* Do this *
Copy out the lines of the records from the one containing "state / province: Papua" through the one containing "collection date: 1902-08-11", including both of those lines, with no changes.

Entries taken from a collection:
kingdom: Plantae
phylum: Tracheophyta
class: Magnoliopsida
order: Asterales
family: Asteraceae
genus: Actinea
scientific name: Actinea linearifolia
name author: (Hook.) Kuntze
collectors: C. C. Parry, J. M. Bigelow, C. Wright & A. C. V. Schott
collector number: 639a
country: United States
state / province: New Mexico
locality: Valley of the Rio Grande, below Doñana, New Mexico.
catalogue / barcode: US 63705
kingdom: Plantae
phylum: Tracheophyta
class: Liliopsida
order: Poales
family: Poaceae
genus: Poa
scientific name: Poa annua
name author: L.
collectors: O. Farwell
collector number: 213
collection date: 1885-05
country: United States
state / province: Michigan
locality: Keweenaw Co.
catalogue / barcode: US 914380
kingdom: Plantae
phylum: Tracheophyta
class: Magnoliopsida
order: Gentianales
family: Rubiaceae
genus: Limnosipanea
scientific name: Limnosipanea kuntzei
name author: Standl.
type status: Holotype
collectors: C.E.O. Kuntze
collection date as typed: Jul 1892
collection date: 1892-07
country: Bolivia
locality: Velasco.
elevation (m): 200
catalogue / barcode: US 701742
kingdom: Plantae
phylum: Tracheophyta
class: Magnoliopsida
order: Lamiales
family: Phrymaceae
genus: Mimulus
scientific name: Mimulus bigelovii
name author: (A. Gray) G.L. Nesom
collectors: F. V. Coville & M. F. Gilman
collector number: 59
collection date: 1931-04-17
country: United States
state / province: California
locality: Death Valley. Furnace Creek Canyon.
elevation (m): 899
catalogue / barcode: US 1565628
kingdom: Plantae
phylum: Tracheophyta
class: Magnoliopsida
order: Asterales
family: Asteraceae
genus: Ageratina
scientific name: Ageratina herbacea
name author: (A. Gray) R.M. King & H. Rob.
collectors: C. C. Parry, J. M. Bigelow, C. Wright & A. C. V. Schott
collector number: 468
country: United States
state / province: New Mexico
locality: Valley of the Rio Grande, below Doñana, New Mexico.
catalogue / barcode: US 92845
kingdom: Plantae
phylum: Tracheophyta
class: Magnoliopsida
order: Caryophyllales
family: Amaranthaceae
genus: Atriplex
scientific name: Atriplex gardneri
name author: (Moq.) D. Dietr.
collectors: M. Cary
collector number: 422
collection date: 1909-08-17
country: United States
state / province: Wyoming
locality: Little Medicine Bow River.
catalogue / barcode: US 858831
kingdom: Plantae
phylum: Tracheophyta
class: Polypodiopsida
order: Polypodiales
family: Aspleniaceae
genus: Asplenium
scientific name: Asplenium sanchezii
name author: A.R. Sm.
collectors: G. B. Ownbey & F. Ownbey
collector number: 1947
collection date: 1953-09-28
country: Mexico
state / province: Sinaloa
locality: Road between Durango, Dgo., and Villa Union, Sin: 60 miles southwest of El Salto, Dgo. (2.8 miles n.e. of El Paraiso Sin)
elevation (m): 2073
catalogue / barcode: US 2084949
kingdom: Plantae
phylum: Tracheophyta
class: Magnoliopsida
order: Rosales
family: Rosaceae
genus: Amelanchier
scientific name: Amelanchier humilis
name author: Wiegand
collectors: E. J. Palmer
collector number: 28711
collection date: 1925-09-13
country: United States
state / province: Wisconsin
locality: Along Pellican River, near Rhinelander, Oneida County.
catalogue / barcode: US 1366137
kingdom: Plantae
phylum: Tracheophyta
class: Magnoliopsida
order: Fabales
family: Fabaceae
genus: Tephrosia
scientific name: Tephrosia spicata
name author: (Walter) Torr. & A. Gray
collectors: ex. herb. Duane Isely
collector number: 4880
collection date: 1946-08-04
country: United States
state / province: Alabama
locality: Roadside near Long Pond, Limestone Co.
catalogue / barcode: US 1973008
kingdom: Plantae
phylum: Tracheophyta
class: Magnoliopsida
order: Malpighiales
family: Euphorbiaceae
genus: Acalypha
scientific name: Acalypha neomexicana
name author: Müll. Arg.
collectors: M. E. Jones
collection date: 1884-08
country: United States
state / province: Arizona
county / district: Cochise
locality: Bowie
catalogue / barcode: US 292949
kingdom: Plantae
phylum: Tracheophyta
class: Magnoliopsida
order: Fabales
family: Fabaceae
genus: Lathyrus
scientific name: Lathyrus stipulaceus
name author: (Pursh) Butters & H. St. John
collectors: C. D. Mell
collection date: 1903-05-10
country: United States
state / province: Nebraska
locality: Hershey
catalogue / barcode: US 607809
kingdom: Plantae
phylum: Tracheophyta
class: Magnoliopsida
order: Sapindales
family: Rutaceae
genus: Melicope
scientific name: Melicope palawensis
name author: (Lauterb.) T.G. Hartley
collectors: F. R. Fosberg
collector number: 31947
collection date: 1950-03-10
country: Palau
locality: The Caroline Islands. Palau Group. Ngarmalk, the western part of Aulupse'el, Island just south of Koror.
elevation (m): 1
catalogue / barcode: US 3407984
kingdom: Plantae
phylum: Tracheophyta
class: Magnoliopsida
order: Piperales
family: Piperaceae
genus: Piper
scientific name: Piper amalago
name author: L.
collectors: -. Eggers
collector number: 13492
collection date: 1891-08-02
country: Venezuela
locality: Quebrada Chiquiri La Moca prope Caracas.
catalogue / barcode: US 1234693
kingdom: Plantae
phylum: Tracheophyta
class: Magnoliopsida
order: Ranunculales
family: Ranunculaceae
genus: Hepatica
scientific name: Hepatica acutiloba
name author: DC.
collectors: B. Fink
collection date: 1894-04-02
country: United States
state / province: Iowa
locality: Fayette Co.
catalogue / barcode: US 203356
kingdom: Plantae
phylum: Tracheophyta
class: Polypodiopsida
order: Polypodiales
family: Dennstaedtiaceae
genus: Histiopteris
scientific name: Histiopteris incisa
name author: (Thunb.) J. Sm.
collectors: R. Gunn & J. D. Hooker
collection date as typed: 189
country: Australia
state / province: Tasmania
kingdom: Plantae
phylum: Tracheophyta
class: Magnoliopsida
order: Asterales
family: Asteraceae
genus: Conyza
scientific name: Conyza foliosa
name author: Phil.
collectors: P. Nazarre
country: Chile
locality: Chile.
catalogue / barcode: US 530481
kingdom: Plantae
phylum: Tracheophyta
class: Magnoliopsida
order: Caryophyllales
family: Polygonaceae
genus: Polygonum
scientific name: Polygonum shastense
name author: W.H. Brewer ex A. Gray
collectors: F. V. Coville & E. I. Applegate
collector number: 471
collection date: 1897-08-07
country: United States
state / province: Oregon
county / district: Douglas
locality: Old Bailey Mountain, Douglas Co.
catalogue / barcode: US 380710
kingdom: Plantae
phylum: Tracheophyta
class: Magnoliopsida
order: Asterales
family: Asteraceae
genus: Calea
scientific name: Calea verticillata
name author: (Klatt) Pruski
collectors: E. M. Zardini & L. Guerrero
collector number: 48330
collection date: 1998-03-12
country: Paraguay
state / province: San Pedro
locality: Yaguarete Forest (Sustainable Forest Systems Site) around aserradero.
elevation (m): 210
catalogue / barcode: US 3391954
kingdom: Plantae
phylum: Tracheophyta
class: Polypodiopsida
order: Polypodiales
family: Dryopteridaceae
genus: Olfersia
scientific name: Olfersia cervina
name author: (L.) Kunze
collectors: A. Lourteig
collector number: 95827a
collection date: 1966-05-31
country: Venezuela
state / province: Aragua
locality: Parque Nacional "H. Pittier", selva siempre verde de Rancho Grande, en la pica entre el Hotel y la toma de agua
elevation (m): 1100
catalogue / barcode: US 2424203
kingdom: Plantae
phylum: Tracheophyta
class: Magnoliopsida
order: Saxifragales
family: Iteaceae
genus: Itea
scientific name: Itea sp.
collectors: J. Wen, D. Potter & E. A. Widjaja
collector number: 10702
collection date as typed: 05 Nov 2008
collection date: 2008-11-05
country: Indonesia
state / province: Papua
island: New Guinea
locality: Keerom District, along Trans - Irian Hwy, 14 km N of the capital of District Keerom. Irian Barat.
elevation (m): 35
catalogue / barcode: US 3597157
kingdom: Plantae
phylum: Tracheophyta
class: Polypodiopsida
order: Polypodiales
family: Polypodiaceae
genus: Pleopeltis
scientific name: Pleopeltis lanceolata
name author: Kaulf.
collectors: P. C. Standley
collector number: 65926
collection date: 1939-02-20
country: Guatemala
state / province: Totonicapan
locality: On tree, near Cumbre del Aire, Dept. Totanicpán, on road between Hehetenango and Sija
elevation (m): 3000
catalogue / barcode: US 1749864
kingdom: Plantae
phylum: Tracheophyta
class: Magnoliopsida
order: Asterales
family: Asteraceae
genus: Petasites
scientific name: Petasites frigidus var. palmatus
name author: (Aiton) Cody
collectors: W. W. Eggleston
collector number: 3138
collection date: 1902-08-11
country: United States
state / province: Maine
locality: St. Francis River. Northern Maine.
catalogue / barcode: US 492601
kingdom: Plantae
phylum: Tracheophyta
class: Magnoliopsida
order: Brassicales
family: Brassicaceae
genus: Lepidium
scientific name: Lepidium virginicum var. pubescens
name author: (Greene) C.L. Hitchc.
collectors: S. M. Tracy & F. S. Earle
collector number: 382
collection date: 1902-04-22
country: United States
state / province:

* Exercise result *
state / province: Papua
island: New Guinea
locality: Keerom District, along Trans - Irian Hwy, 14 km N of the capital of District Keerom. Irian Barat.
elevation (m): 35
catalogue / barcode: US 3597157
kingdom: Plantae
phylum: Tracheophyta
class: Polypodiopsida
order: Polypodiales
family: Polypodiaceae
genus: Pleopeltis
scientific name: Pleopeltis lanceolata
name author: Kaulf.
collectors: P. C. Standley
collector number: 65926
collection date: 1939-02-20
country: Guatemala
state / province: Totonicapan
locality: On tree, near Cumbre del Aire, Dept. Totanicpán, on road between Hehetenango and Sija
elevation (m): 3000
catalogue / barcode: US 1749864
kingdom: Plantae
phylum: Tracheophyta
class: Magnoliopsida
order: Asterales
family: Asteraceae
genus: Petasites
scientific name: Petasites frigidus var. palmatus
name author: (Aiton) Cody
collectors: W. W. Eggleston
collector number: 3138
collection date: 1902-08-11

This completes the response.